A bicycle ride across the AmericasPosted on by mev
Todays endpoint is definitely small town Mexico. Just off the main square and all is quiet with exception of the church bells that peal every hour (half hour). It was a nice ride today with 50km of flat riding followed by two not too bad hills for ~700m of climb for the day.
Last night the Ocotlan square seemed quiet, though not as quiet as tonight.
Starting out my cycle computer told me 4C (40F), I think as cold as I’ve seen since Arizona – though certainly not like the deep freezes we hear about in Colorado and elsewhere. It warmed through the day and at one point my cycle computer was even over 30C (86F). I am definitely in a more continental climate and ended the day a little over 1800m (6000ft) high. Expect some more climbing these next days.
I stopped at the OXXO for breakfast before turning on the cuota. I would take the cuota for the next 80km.
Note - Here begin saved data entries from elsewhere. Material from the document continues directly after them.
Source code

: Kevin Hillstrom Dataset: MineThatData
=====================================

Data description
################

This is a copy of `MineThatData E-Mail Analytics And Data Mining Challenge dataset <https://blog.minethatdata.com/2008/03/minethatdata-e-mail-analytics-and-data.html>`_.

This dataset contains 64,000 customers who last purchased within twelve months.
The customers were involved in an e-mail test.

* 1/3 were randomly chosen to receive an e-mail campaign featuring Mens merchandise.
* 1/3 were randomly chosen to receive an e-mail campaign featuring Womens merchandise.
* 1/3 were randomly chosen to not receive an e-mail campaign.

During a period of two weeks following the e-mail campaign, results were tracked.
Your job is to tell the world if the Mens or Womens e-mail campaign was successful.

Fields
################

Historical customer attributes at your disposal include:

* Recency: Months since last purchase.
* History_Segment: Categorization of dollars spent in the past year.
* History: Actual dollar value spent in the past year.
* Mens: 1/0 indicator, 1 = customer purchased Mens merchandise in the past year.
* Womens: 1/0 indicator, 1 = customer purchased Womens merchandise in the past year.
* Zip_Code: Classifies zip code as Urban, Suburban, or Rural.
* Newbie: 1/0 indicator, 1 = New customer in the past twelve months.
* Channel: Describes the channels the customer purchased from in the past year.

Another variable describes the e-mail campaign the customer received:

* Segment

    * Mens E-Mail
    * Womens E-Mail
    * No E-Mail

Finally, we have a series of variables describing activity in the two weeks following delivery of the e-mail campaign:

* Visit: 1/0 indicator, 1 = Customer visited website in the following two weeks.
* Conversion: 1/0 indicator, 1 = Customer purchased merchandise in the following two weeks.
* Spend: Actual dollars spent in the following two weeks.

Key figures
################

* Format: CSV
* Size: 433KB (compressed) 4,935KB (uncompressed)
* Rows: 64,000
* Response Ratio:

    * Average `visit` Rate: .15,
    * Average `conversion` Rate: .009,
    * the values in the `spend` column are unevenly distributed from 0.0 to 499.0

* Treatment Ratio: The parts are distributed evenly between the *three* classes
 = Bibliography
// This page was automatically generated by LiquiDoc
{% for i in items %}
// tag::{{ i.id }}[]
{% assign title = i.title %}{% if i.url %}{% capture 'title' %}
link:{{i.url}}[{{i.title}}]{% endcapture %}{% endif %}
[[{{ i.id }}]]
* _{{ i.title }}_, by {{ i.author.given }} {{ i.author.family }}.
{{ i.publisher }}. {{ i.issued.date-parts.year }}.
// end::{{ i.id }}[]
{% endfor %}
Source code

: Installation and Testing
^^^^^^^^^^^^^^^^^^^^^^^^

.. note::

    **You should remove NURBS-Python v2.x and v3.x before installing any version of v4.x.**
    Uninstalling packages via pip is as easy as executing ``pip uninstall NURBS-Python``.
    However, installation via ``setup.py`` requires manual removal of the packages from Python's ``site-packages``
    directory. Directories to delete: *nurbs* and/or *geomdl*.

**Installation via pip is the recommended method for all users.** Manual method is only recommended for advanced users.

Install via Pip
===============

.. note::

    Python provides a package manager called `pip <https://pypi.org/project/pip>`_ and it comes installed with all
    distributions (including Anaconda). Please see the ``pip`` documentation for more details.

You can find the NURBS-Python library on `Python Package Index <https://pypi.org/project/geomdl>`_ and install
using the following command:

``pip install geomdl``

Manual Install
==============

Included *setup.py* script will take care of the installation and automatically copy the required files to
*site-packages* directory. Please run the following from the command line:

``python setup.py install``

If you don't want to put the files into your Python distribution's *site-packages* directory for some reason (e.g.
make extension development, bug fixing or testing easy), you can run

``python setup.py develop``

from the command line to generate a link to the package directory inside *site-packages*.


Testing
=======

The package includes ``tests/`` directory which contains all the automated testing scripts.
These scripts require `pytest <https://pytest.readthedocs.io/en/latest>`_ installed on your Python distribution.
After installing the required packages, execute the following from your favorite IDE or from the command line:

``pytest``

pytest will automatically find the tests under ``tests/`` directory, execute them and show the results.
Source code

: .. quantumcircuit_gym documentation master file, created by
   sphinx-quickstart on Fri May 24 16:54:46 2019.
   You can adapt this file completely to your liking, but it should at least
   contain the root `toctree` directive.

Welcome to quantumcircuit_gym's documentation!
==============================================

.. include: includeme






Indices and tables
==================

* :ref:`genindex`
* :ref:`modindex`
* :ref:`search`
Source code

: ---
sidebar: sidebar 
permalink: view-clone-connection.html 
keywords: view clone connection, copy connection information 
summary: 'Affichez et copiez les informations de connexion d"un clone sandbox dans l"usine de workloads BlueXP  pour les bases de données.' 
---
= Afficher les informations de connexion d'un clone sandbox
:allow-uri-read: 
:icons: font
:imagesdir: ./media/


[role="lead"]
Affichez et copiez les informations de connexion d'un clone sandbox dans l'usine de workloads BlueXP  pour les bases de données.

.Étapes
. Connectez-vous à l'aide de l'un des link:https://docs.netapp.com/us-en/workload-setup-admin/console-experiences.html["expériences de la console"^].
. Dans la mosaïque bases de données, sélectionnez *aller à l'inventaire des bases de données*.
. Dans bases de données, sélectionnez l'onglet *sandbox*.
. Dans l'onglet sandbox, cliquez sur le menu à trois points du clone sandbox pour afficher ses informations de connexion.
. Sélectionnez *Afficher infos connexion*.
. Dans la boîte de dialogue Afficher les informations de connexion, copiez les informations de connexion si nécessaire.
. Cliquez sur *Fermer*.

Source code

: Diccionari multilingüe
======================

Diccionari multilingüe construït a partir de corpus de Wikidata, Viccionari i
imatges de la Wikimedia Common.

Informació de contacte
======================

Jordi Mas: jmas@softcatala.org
I didn’t quite notice at first but when it says “Mexico” this means “Mexico City”. I’ve been seeing more of these signs as I am now within 400km of Mexico City.
It was an agricultural area including these gather together stalks.
This guy was using his horse to help herd his (dairy?) cattle. He also had a few “sheep” dogs that came over to check me out until they were called off.
Around 40km, I crossed my next state boundary, Michoacan and have now cycled six Mexican States. At 50km started a climb over a moderate hill. Down the other side and flat.
Brought me to this Papa John Pizza as well as small store. Welcome sight for a late lunch. After this a somewhat longer hill of ~300m (1000ft) brought me to see Churintzio.
The words I have seen in English more often than Spanish
Are “car wash”. In Baja I figured it was catering to the American tourists, but now that I see the same outside small town Churintzio, I am more inclined to believe this has just been adopted as part of Mexican Spanish lingo.
Here was picture of the town square. It really wasn’t any more lively than this. However, nice quiet little town.